### Tâche demandée 1
Répondez aux questions suivantes à l'aide de l'extrait sur Taiyo no Kizu :
(a) Depuis quelles années la délinquance juvénile est-elle en nette recrudescence au Japon ?
(b) Quelle série TV est citée à propos du phénomène « butterfly knife » ?
(c) Quel film de Kitano est mentionné, et de quelle année date-t-il ?
### Tâche demandée 2
Renvoyez mot pour mot le passage de l'extrait sur Taiyo no Kizu qui commence par « La délinquance juvénile » et se poursuit jusqu'à « le plus sordide. ».

### Extrait de page
/---

Taiyo no Kizu
Sauvage innocence.
La délinquance juvénile en nette recrudescence depuis les années 90 au Japon pousse nombre de sociologues [1] à s’interroger sur un phénomène qui semble traduire un profond dérèglement au coeur d’une société ultra policée et prospère. Du phénomène “butterfly knife” dont les crimes semblent pour une part imputables à l’influence des séries TV (en l’occurrence The Gift avec le faux bad boy des SMAP, Takuya Kimura), aux oyaji gari (chasse à l’homme) prenant pour cible des passants éméchés ou les sans-abris sans défense, comme Kitano le décrivait déjà en introduction de Violent Cop (1989), les cas d’agressions par de très jeunes adolescents se multiplient, des plus banales aux plus ignobles, dont l’affaire Junko Furuta [2] est à ce jour l’exemple le plus sordide.

\---

### Enregistrements
/---

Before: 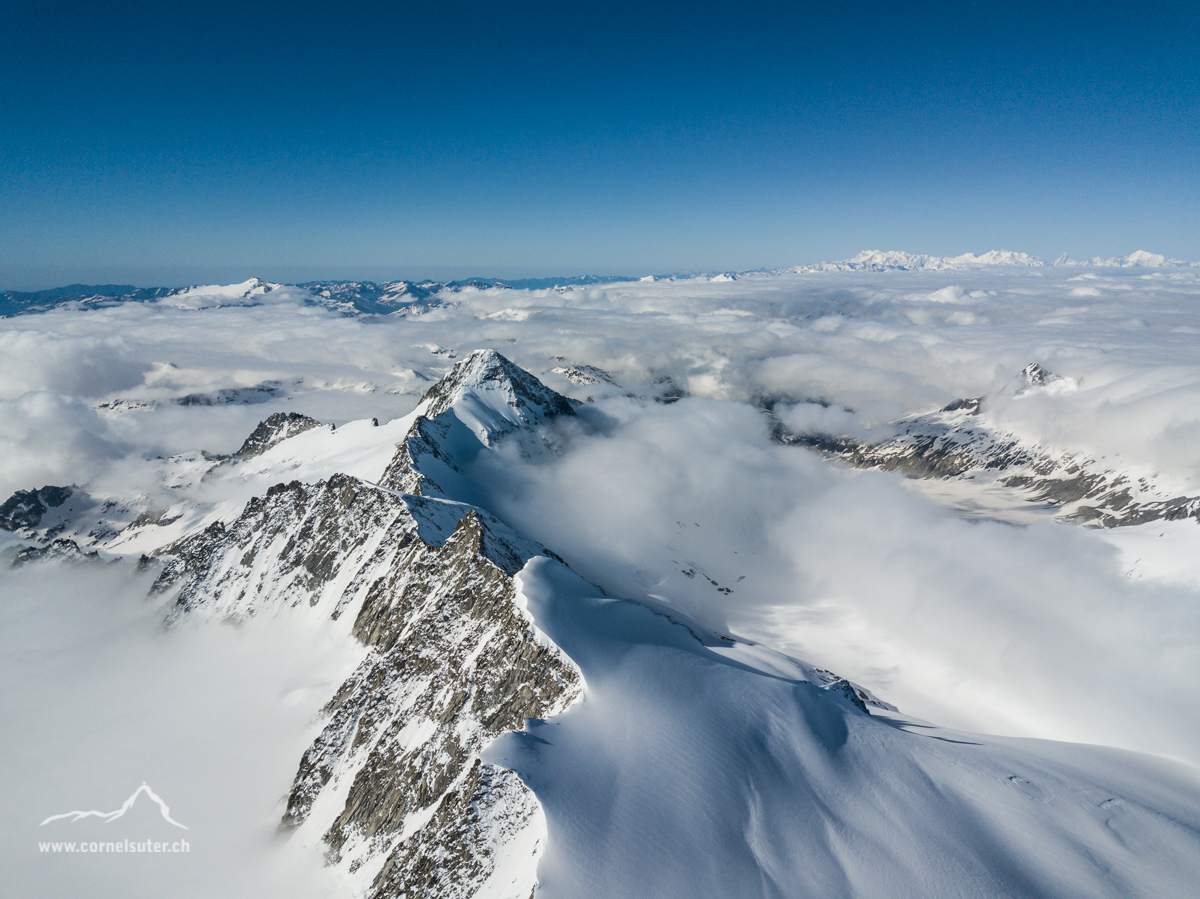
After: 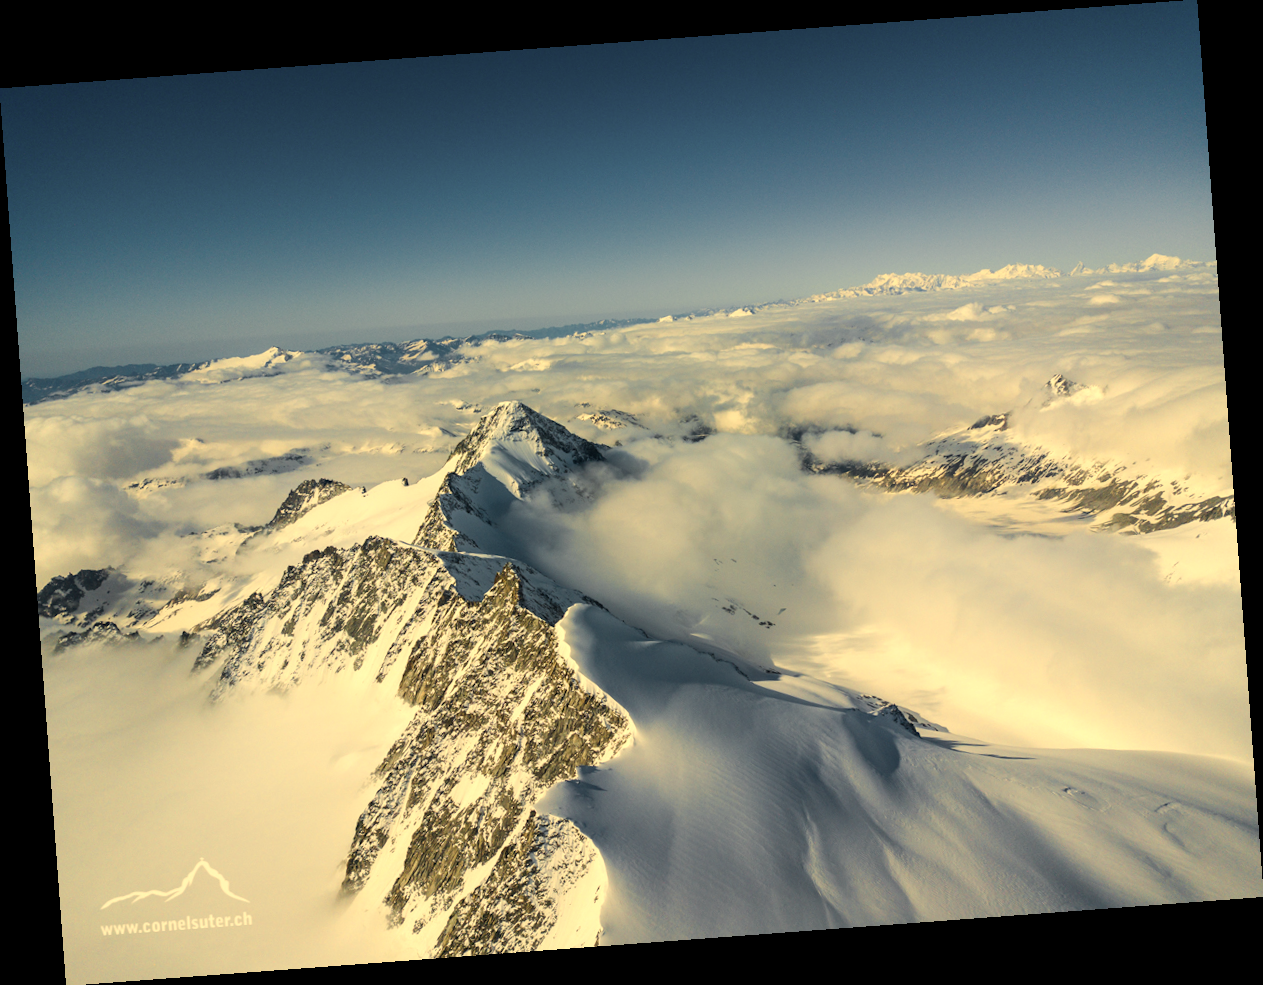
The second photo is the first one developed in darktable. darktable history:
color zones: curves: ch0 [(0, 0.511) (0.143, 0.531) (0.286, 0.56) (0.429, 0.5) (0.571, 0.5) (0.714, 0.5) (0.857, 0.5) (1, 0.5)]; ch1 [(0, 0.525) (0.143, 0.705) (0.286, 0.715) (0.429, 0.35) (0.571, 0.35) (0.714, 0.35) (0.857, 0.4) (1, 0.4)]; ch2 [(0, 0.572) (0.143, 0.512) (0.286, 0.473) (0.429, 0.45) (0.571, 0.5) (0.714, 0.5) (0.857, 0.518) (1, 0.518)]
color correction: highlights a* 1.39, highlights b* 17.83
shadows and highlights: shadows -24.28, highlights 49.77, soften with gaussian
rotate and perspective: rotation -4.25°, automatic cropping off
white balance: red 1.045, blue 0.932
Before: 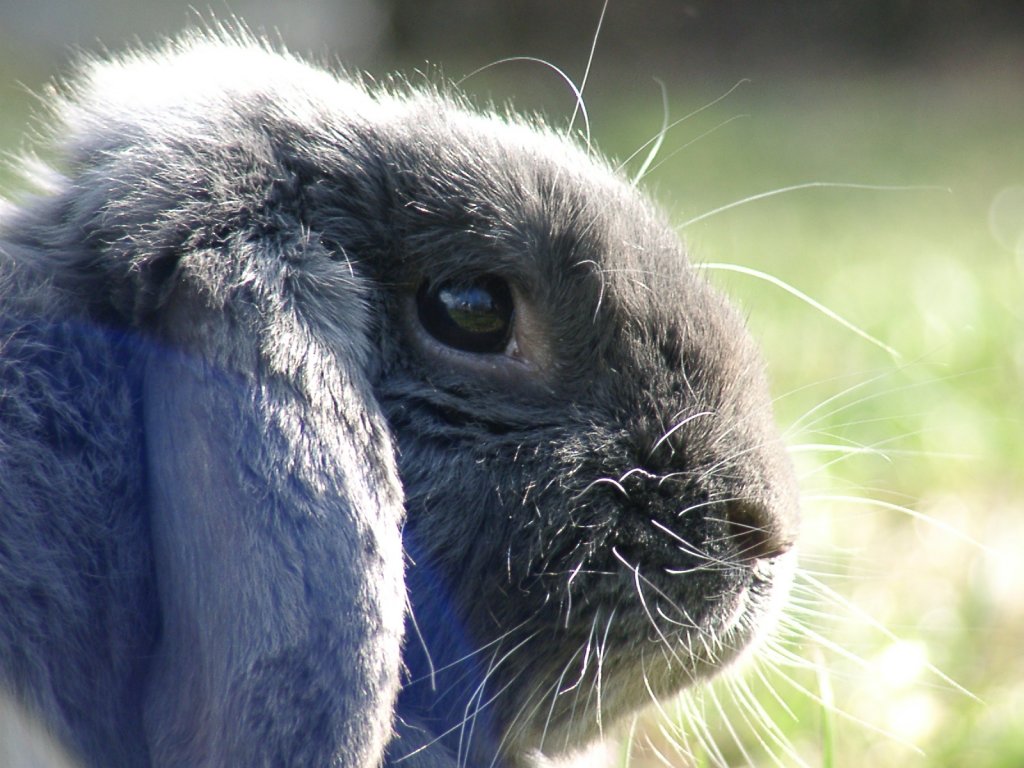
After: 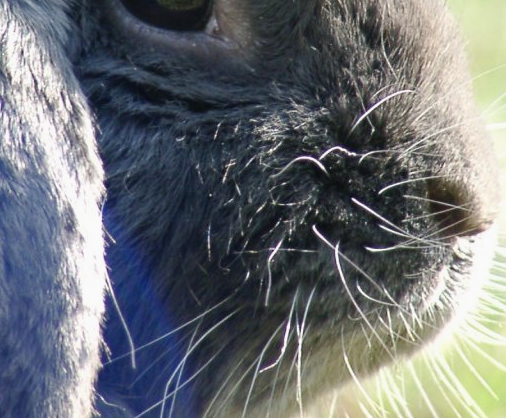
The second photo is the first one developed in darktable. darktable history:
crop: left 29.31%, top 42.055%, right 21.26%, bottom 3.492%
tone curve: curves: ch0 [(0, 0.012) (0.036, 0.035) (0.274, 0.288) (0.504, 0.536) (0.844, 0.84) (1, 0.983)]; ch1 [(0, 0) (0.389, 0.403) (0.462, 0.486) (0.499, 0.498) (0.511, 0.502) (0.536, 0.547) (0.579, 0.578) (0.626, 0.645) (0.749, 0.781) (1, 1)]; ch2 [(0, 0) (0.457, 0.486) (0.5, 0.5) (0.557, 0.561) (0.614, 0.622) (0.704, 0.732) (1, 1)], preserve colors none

\---

### Solution 1
(a) Depuis les années 90.
(b) The Gift.
(c) Violent Cop, de 1989.

### Solution 2
La délinquance juvénile en nette recrudescence depuis les années 90 au Japon pousse nombre de sociologues [1] à s’interroger sur un phénomène qui semble traduire un profond dérèglement au coeur d’une société ultra policée et prospère. Du phénomène “butterfly knife” dont les crimes semblent pour une part imputables à l’influence des séries TV (en l’occurrence The Gift avec le faux bad boy des SMAP, Takuya Kimura), aux oyaji gari (chasse à l’homme) prenant pour cible des passants éméchés ou les sans-abris sans défense, comme Kitano le décrivait déjà en introduction de Violent Cop (1989), les cas d’agressions par de très jeunes adolescents se multiplient, des plus banales aux plus ignobles, dont l’affaire Junko Furuta [2] est à ce jour l’exemple le plus sordide.